MOVIE NEWS – After the Oscar triumph of Oppenheimer, Christopher Nolan has turned to Homer’s epic and is not treating it as a modest follow-up. The Odyssey was shot entirely for IMAX, is being assembled through traditional film editing, and is being built with a scale Nolan says had to exceed anything he had attempted before.

 

Over the course of his career, Christopher Nolan has become one of the few modern directors whose films are routinely treated as genuine big-screen events. His early support for using IMAX film cameras in major blockbusters helped push large-format filmmaking further into mainstream cinema, but scale has never been the only point for him. Nolan has consistently tried to balance technical ambition with narrative structure, whether he was turning a comic book hero into a crime epic, shaping a war film around overlapping timelines, or transforming a biopic into a vast, non-linear historical thriller. After the massive success and Oscar sweep of Oppenheimer, attention has naturally shifted to his next summer release, The Odyssey, which is set to open in US theaters on July 17, 2026.

Speaking during a segment on 60 Minutes, with clips supplied exclusively to Variety, Nolan pulled back the curtain on the editing process for The Odyssey. The film was shot entirely in IMAX, and its post-production is still rooted in a physical, traditional method: IMAX filmstrips are being cut and glued together by hand rather than treated as a purely digital workflow.
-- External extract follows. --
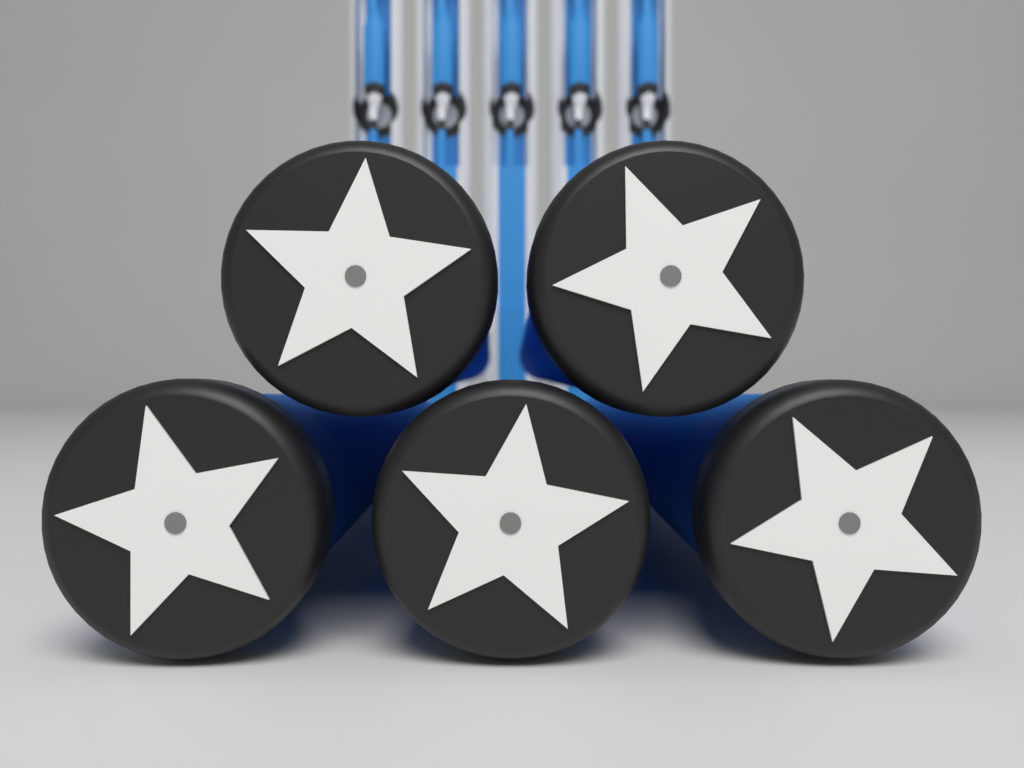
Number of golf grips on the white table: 5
Nolan also noted that the lab where this work is taking place is the last of its kind, giving the production a distinctly analog dimension. For a film based on one of the foundational works of ancient storytelling, that combination of new technology and old craft feels very deliberate.

“In taking on The Odyssey, it does become about scale. It needed to be the biggest film that we had done. It needed to be challenging for all of us, because that’s the nature of the story” – Nolan said. That scale is not limited to the size of the screen. The film’s practical effects, its use of newly developed IMAX camera technology, and its overall production approach all point toward an adaptation that is meant to be both enormous and technically innovative. Nolan is not simply mounting Homer’s poem as a prestige literary adaptation; he is trying to make a modern theatrical epic that justifies the format it is being shown in.

Setting new technical standards is hardly unusual for Nolan. On Oppenheimer, Kodak had to create a new type of black-and-white film stock for sequences set outside the title character’s perspective, allowing the film’s visual language to serve its structure rather than merely decorate it. That same instinct seems to be driving The Odyssey. Nolan has often matched form to source material: with The Dark Knight trilogy, he leaned into the comic book spectacle of Batman while grounding it in crime cinema, and with The Odyssey, he appears to be responding to the sheer foundational weight of Homer’s text. This is not just another mythological adventure; it is one of the core stories that helped shape the structure, themes, and archetypes of Western storytelling.

That makes Nolan’s insistence on size easier to understand. The Odyssey in IMAX 70 mm is not only a technical showcase, but also a statement about why theatrical viewing still matters. Homer’s epic began as a spoken-word tradition, carried through communal storytelling long before cinema existed, and Nolan’s approach seems to translate that communal scale into modern moviegoing terms. If the film delivers on the promise he is describing, The Odyssey will not simply be the next major Nolan release, but a test of whether the old idea of the theatrical epic can still command the largest screens with real authority.